The combination of gene expression profiling with linkage analysis has become a powerful paradigm for mapping gene expression quantitative trait loci (eQTL). To date, most studies have searched for eQTL by analyzing gene expression traits one at a time. As thousands of expression traits are typically analyzed, this can reduce power because of the need to correct for the number of hypothesis tests performed. In addition, gene expression traits exhibit a complex correlation structure, which is ignored when analyzing traits individually.

Results

To address these issues, we applied two different multivariate dimension reduction techniques, the Singular Value Decomposition (SVD) and Independent Component Analysis (ICA) to gene expression traits derived from a cross between two strains of Saccharomyces cerevisiae. Both methods decompose the data into a set of meta-traits, which are linear combinations of all the expression traits.

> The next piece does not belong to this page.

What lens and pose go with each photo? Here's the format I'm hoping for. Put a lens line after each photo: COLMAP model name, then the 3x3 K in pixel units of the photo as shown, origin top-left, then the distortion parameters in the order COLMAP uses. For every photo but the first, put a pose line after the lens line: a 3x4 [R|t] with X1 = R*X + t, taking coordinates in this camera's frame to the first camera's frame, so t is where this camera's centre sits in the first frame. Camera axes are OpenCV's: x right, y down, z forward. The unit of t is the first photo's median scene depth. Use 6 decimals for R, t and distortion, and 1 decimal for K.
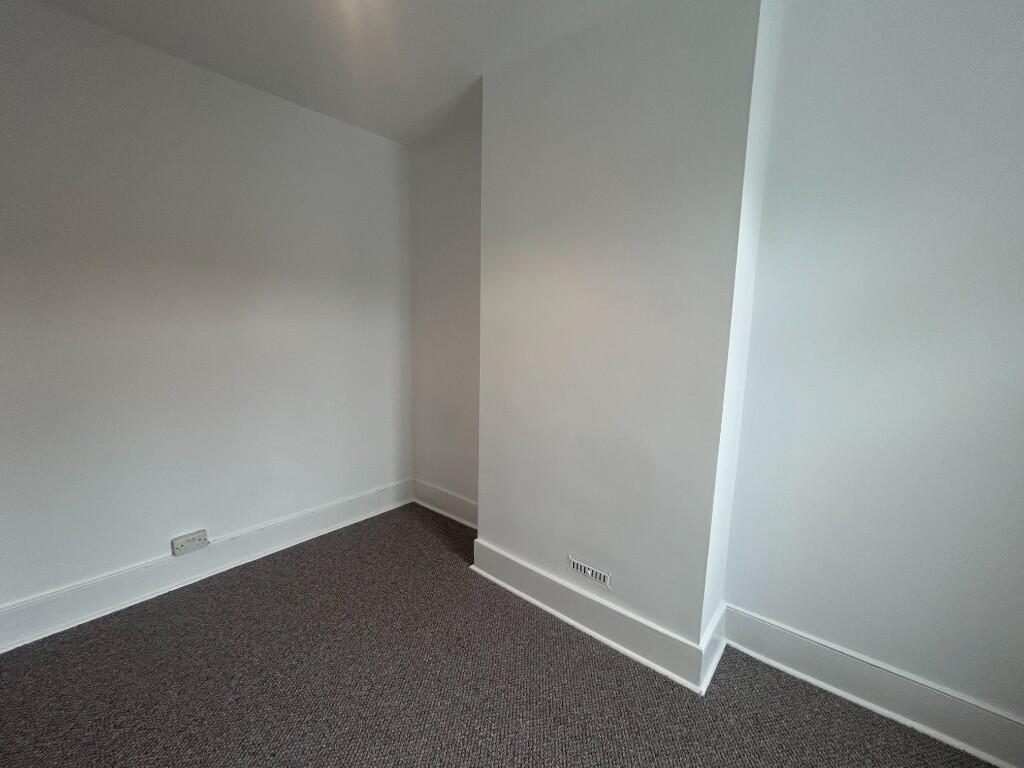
lens RADIAL K [[415.0, 0, 512.0], [0, 415.0, 384.0], [0, 0, 1]] dist [-0.002494, 0.000845]
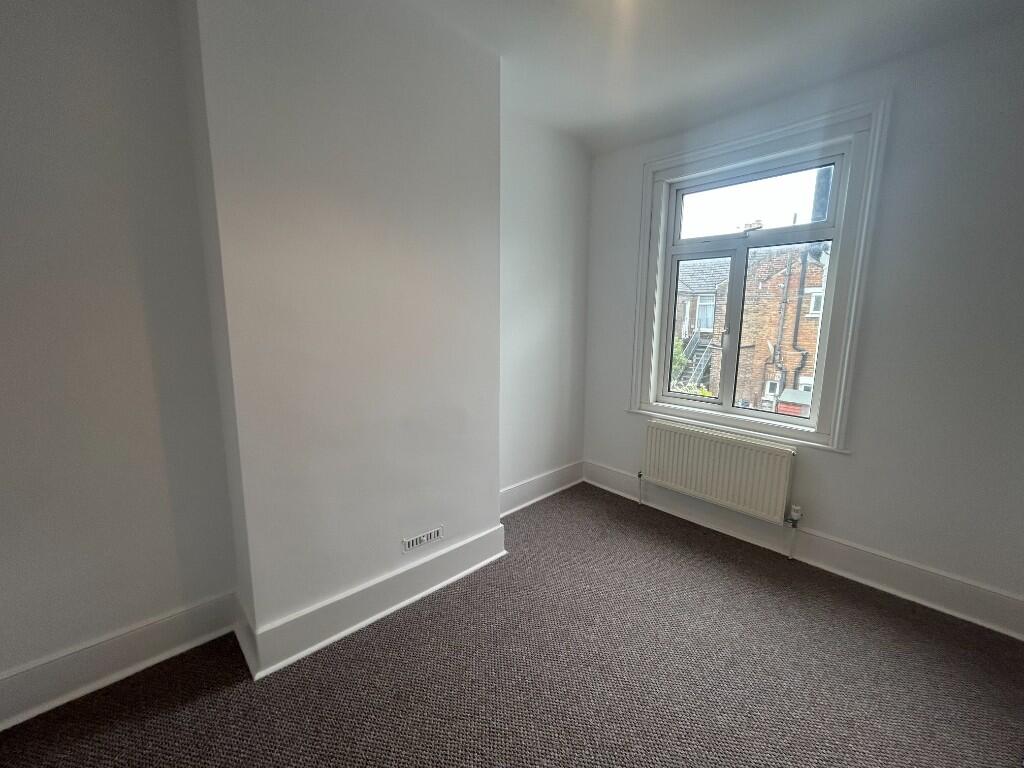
lens RADIAL K [[415.0, 0, 512.0], [0, 415.0, 384.0], [0, 0, 1]] dist [-0.002494, 0.000845]
pose [[0.128978, -0.179690, 0.975231, -0.733969], [0.132083, 0.977796, 0.162694, -0.076590], [-0.982812, 0.107827, 0.149848, 0.562460]]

The meta-traits were enriched for several Gene Ontology categories including metabolic pathways, stress response, RNA processing, ion transport, retro-transposition and telomeric maintenance. Genome-wide linkage analysis was performed on the top 20 meta-traits from both techniques. In total, 21 eQTL were found, of which 11 are novel. Interestingly, both cis and trans-linkages to the meta-traits were observed.

Conclusion

These results demonstrate that dimension reduction methods are a useful and complementary approach for probing the genetic architecture of gene expression variation.